**Task directions:**
Copy out the full data exactly as given; pictures should not be included.

**Supplied material:**
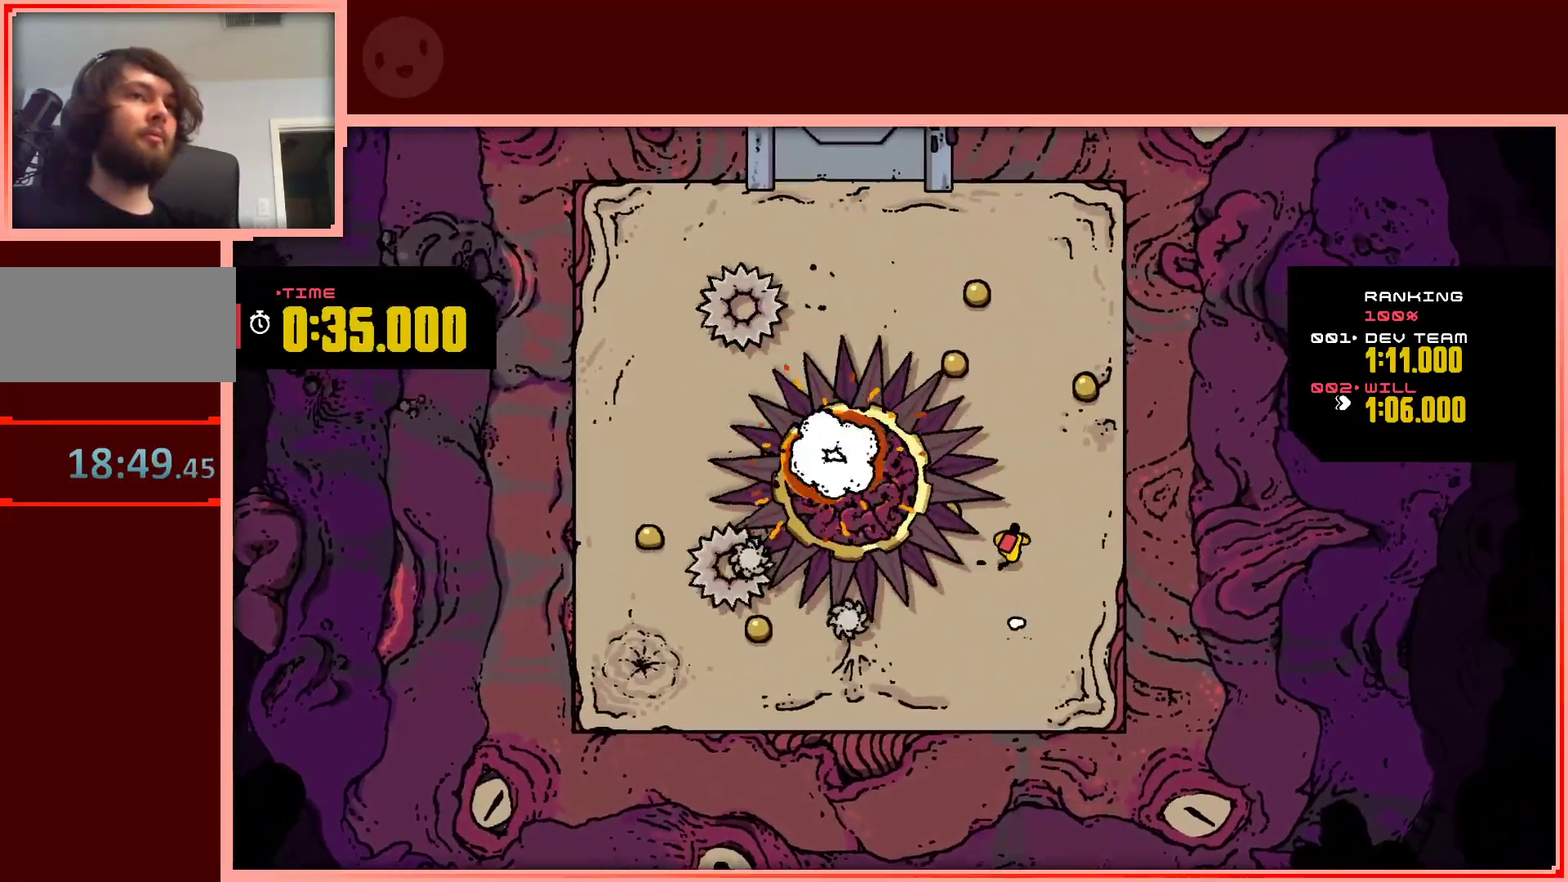
{"keys": ["up"], "events": [[333, "right", "up"], [383, "right", "down"], [483, "right", "up"]]}
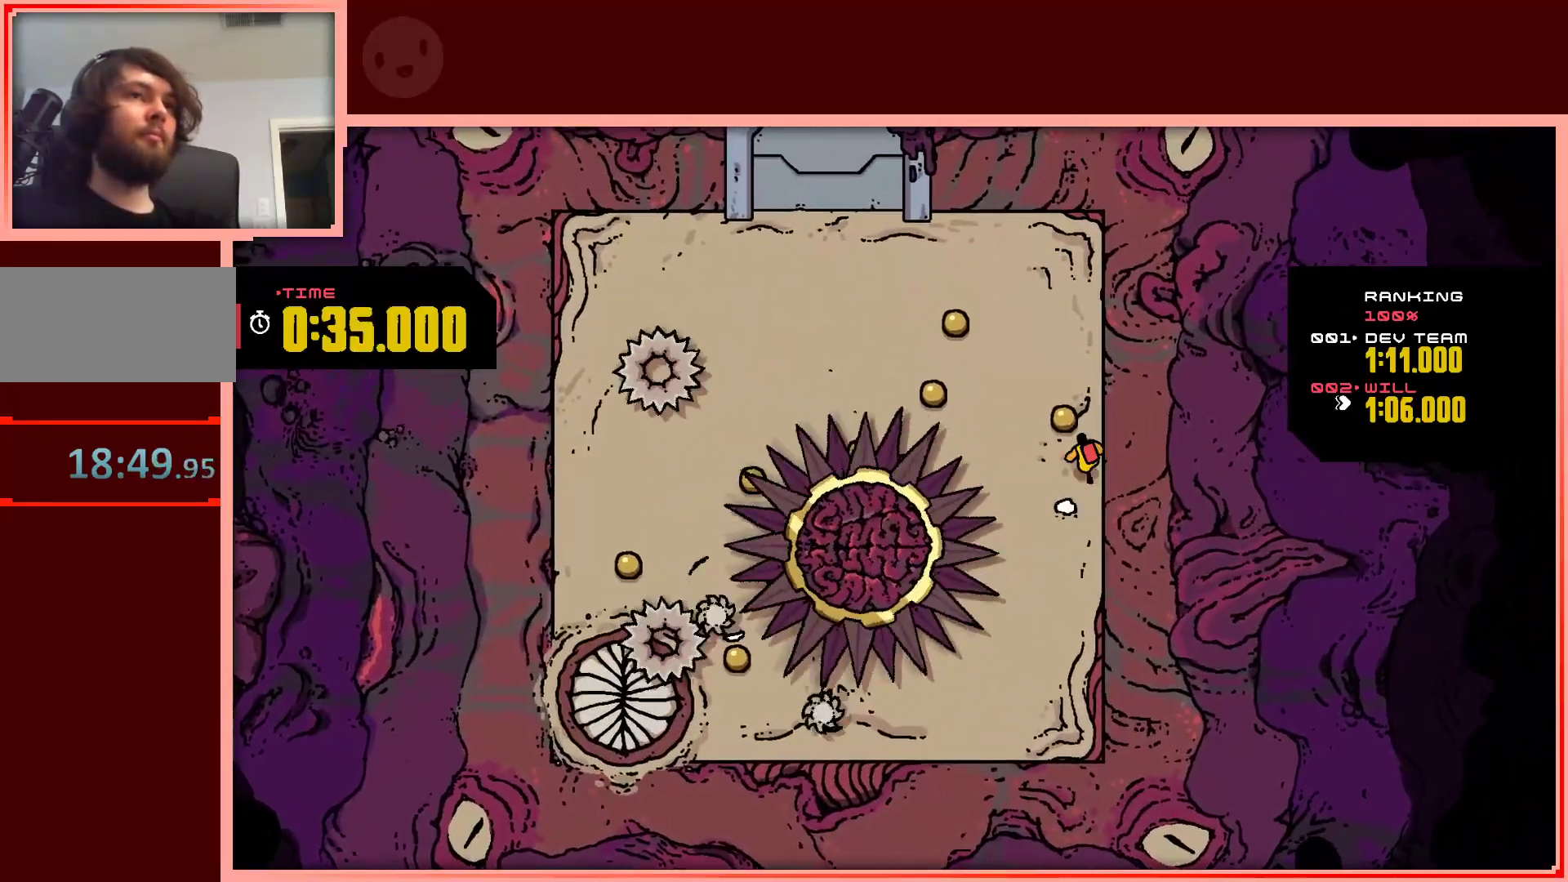
{"keys": ["left", "up"], "events": [[33, "left", "down"], [317, "up", "up"], [500, "up", "down"]]}
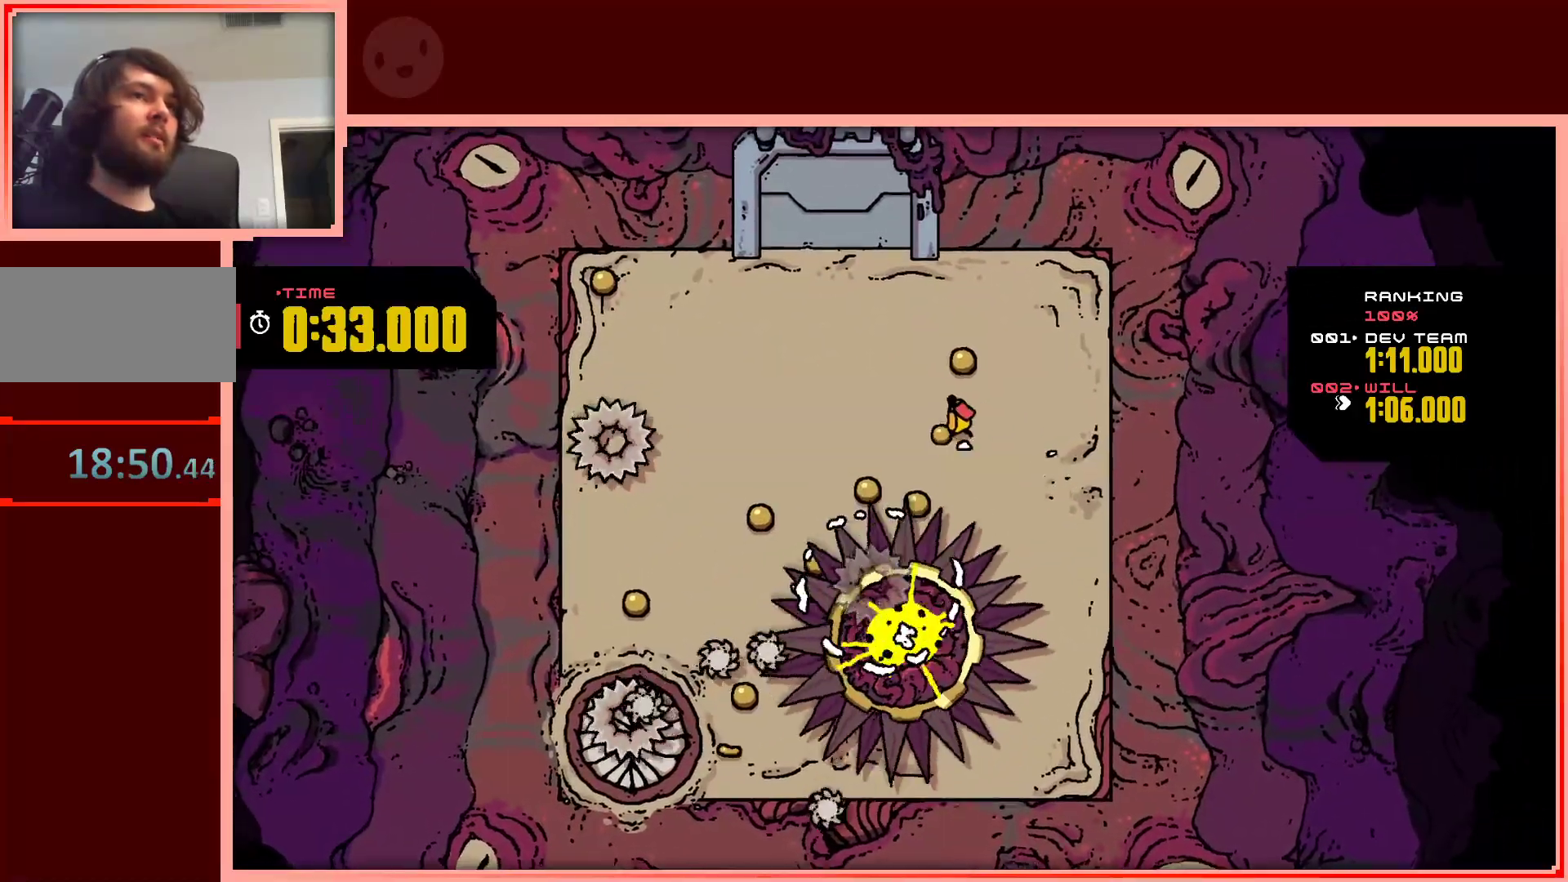
{"keys": ["left"], "events": [[50, "left", "up"], [83, "right", "down"], [283, "right", "up"], [317, "left", "down"], [367, "up", "up"]]}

**Finished exercise:**
{"keys": ["up"], "events": [[333, "right", "up"], [383, "right", "down"], [483, "right", "up"]]}
{"keys": ["left", "up"], "events": [[33, "left", "down"], [317, "up", "up"], [500, "up", "down"]]}
{"keys": ["left"], "events": [[50, "left", "up"], [83, "right", "down"], [283, "right", "up"], [317, "left", "down"], [367, "up", "up"]]}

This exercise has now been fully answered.